War stories revealed in Wexford man's account of war and peace

By David tucker

Published 19/03/2016 | 00:00

John Codd with his uncle's diary notes at Kerlogue Nursing Home.
John Codd with his uncle's diary notes at Kerlogue Nursing Home.

WITH the centenary of the 1916 Rising fast approaching, a Wexford town man has recalled fond memories of his Uncle Michael 'Micker' Kehoe, who joined Fianna Eireann that year and subsequenty spent 18 months in jail after being captured by Free State forces in 1922.

Speaking from Kerlogue Nursing Home, John Codd, formerly of Parnell Street, told how his Uncle Michael joined the nationalist youth organisation Fianna Eireann and steadily rose through their ranks.

Michael's political credentials were firmly with the nationalist cause. He was a first cousin of Patrick Hogan, who, along with John Creane and James Parle, was executed by firing squad in the grounds of Wexford Jail on March 13, 1923, after being found guilty of possessing a firearm. A plaque remains there in their memory.

A year earlier, in 1922, with the outbreak of the Civil War and the formation of the Irish Free State, Michael and his comrades were forced to go underground and spent time on the run.

He was captured during July, 1922, and with some of his brothers in arms, was put on a train in Wexford destined for Mountjoy.

Reading from a copy of details of Michael's exploits, which have never been published, John said the IRA ambushed the train at Killurin in an attempt to free the prisoners. However, the operation failed and Michael was shot in the knee during the skirmish, put back on the train and taken to hospital in Meath for treatment.
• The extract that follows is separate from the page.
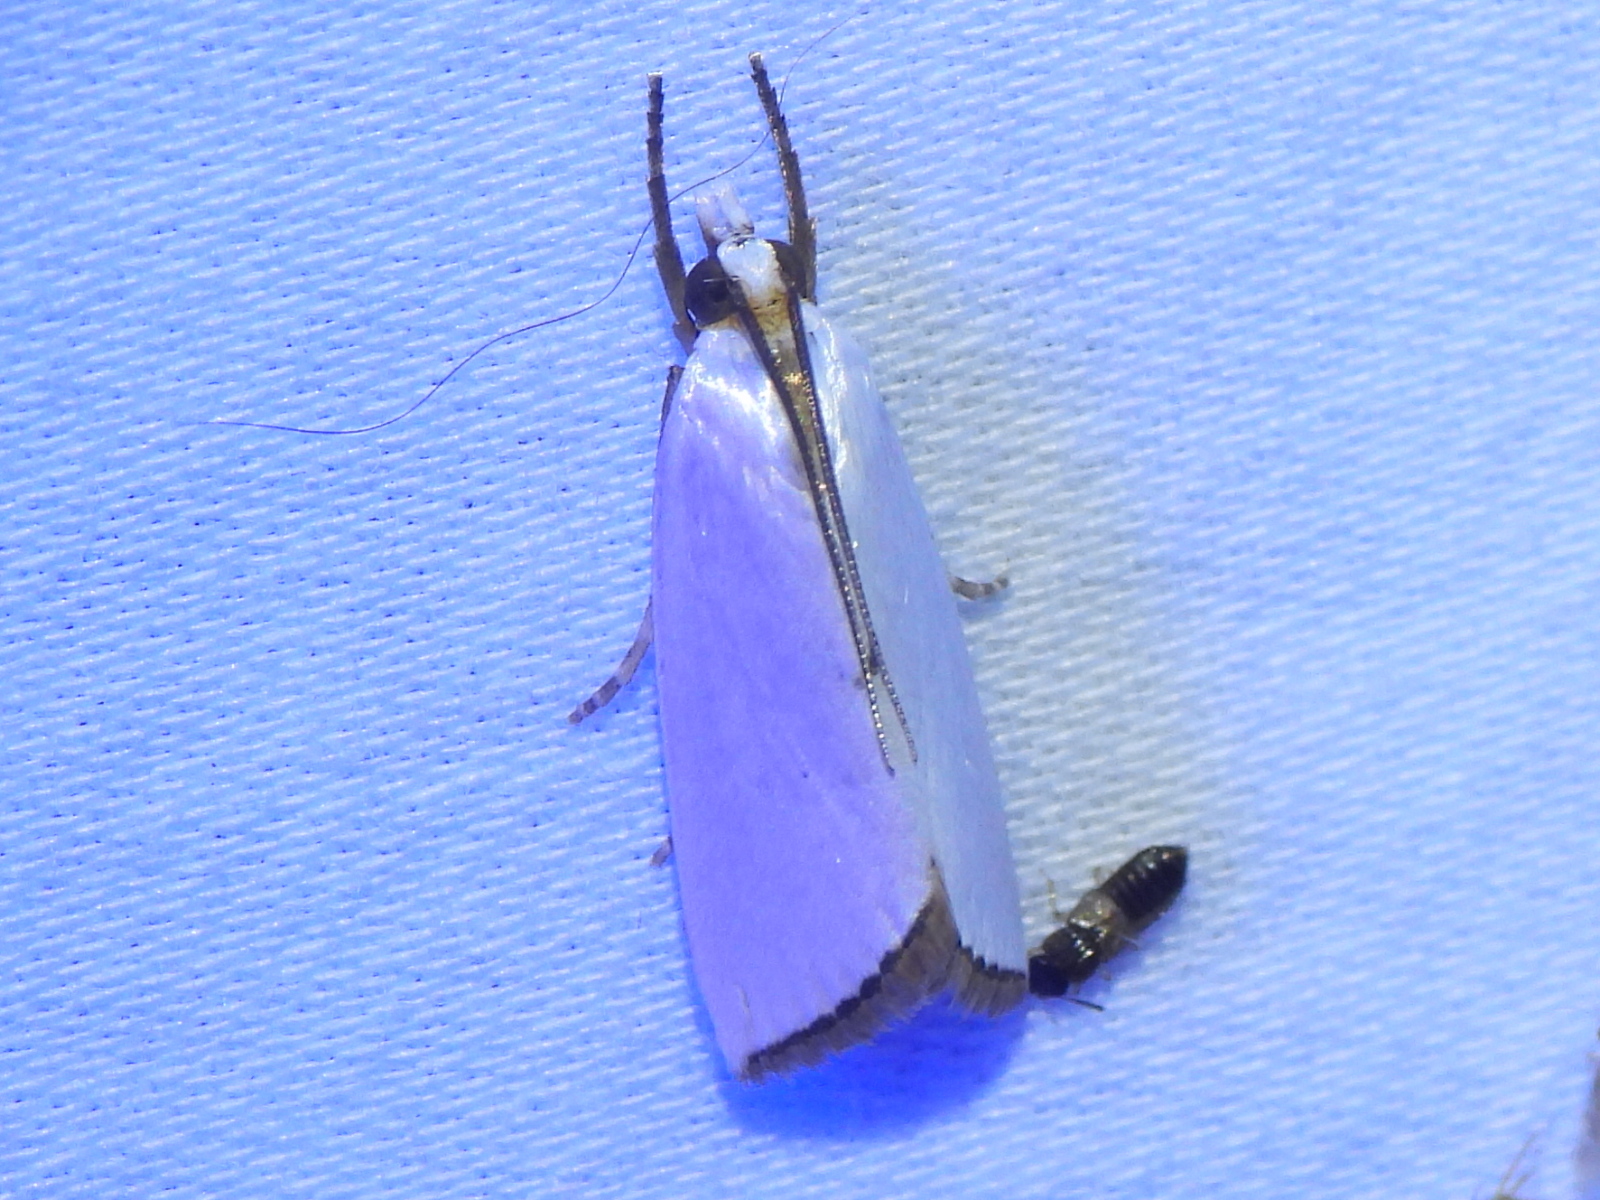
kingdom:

The train was again ambushed at Harcourt Street Station and another attempt was made to free the captives, two of whom were seriously wounded and later died.

Subsequently Michael escaped from hospital and was given refuge by two women at a 'safe house' in Rathmines, one of them a nurse and the other a schoolteacher, who nursed him back to health.

When he left the house he was 'on the run' again, however, his freedom was short-lived and he was captured again. This time, he was send to Harebrook Concentration Camp, at the Curragh, where he served 18 months, before being released.

During his time in the camp, Michael reveals a life of hope and despair, of rumour and conjecture.

Scant on detail, it is still a chilling record, deaths dealt with in terse, one-line comments:

'Owen O'Brien, Kimmallock, died from ill-treatment on Good Friday, 1923.

'Denis Barry, from Cork, died after hunger strike, November, 1923. As also did Andy O'Sullivan from Cork and Joe Lacey, Wexford, who died after hunger strike in December, 1923.

'Dick Humes, Wexford, killed by ill-treatment, November, 1923.'

Other 'one-liners' record the humdrum, tedious life of the prisoners, broken up by talk of escape and tunnels and food.

Easter Sunday: 'Rashers and eggs and pudding for breakfast. Tunnel found in camp.

Two days later: 'Very warm day. Tunnel filled in... had a bath.'

April 8: 'Chapel burned at Curragh.. a day later: 'Independent papers in. Parcels and letters in. Cabbage and turnips for dinner.'

April 10: 'Joe Leacy and J. Malone released. Liam Lynch, chief of staff, killed in action. (Hut) 37 beat 35 in f.ball (Good).'

April 12: 'Paper record of C. of S. death. Rosary recited. Argument with Com. O'C (officer commanding).

April 19: 'Wrote to Mary Hackett.'

April 20: 'Had ring made.. Received new coat.'

On April 26, armed guards entered the camp, two days after the Officer Commanding it and other leading men were removed.

'Rumours of making the prisoners work. All men confined to huts. Men taken from huts 39 and 40 refused to work. Fired on and S.Behan (16) wounded in the neck. Rosary recited in the hut. Doors opened at 5.30. Great stories told of shooting, narrow escapes. Chancer came into hut.

April 28: 'Great Peace move. DeValera issues a Proclamation. Cessation of hostilities on Monday at 12 noon.'

May was a quiet month in the camp with reports of feet being washed and flu sweeping through it and fights between prisoners, song writing, foot ball matches.

The date Michael was released is not included in the camp diary, which has been passed from generation to generation in his family.

However, in 1927, he left Ireland for a new life in the USA, sailing from Cobh to Chicago.

'I don't have anyone to leave it to now,' said his nephew John, aged 84. John said his father had travelled to the USA to meet his brother, but the journey to Chicago took some time and when he arrived he found that Michael, who had been running a tavern there, had had a heart attack and died a couple of days earlier.'He was obviously held in high regard because the Chicago police, who were all Irish, laid on a guard of honour for him,' said John, who recalls his uncle, with fond affection.